The number through which you can reach any Senator’s office is (202) 224-3121.
Harry Reid’s direct line is: 202-224-3542.
You can send him a message online at:
http://reid.senate.gov/contact/index.cfm
The White House telephone number is 202-456-1414.
You can send them an online message at:
http://www.whitehouse.gov/contact
Finally, some additional good news is that momentum from the judicial arena will continue next week when the ODOJ jumps down the rabbit hole yet again to defend DADT yet again when the retrial of discharged Air Force Maj Margaret Witt’s challenge begins in Monday at 9:30 a.m. in US District Court for the Western District of Washington in Seattle.
Recall that due to the May 2008 Ninth Circuit Court of Appeals ruling that the Obama Administration continues to ignore just like the Bush Reich did, the government must prove that discharging her “significantly furthers the government’s interest” because SHE would somehow hurt the military [versus the assumption that all gays do by definition].

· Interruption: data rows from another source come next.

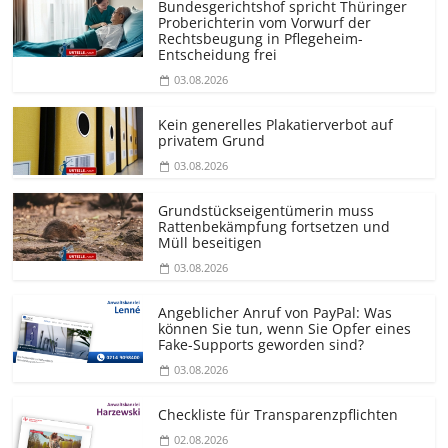
Bundesgerichtshof spricht Thüringer
Proberichterin vom Vorwurf der
Rechtsbeugung in Pflegeheim-
Entscheidung frei
03.08.2026
Kein generelles Plakatierverbot auf
privatem Grund
03.08.2026
Grundstücks­eigentümerin muss
Rattenbekämpfung fortsetzen und
Müll beseitigen
03.08.2026
Angeblicher Anruf von PayPal: Was
können Sie tun, wenn Sie Opfer eines
Fake-Supports geworden sind?
03.08.2026
Checkliste für Transparenz­pflichten
02.08.2026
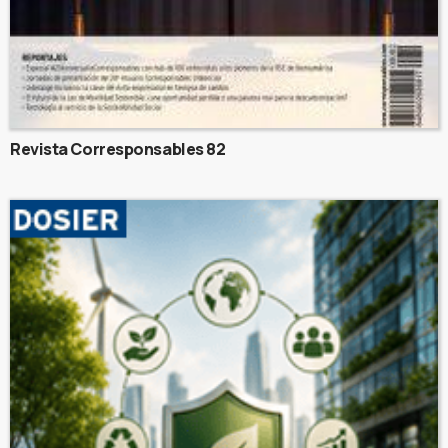
Revista Corresponsables 82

How many ways does our alleged Commander-in-Chief have to be reminded that he has chosen the wrong side of History before he stops being Robert Gates’ pissboy?
Also – protest at recruitment centers! they badly need skilled people – highlighting homophobia and bigotry at their ‘point-of-sale’ deters the very people they need. the military can legally recruit on university campuses irrespective of LGBT diversity poicies now – turn those events into an embarrassment for the military. mass application events at recruitm,ent centers from those who were kicked out would be another idea.
if LGBT servicepeople came out, en-masse, by the thousand, e.g. by means of a petition, or advertisement in the NYT, that might have an effect. take a risk and turn up the heat.